**The problem**
When you reach the line containing "In the first", include it and stop; until then, return each line of the material exactly, starting with the first.

━━━ Supplied material ━━━

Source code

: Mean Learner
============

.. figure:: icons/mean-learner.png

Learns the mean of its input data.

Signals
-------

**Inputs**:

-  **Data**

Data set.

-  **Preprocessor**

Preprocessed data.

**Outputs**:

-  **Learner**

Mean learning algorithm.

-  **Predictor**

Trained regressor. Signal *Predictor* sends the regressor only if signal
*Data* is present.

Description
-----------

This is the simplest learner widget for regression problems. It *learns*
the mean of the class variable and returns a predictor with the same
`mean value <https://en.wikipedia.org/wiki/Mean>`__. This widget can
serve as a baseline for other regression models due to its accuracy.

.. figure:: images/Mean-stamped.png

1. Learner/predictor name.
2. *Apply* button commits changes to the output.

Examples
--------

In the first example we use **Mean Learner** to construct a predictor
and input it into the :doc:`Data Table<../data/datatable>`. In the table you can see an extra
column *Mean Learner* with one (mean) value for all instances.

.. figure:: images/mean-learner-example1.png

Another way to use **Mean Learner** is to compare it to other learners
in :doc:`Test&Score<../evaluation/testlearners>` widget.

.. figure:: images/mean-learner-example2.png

━━━

**Result of this exercise**
Source code

: Mean Learner
============

.. figure:: icons/mean-learner.png

Learns the mean of its input data.

Signals
-------

**Inputs**:

-  **Data**

Data set.

-  **Preprocessor**

Preprocessed data.

**Outputs**:

-  **Learner**

Mean learning algorithm.

-  **Predictor**

Trained regressor. Signal *Predictor* sends the regressor only if signal
*Data* is present.

Description
-----------

This is the simplest learner widget for regression problems. It *learns*
the mean of the class variable and returns a predictor with the same
`mean value <https://en.wikipedia.org/wiki/Mean>`__. This widget can
serve as a baseline for other regression models due to its accuracy.

.. figure:: images/Mean-stamped.png

1. Learner/predictor name.
2. *Apply* button commits changes to the output.

Examples
--------

In the first example we use **Mean Learner** to construct a predictor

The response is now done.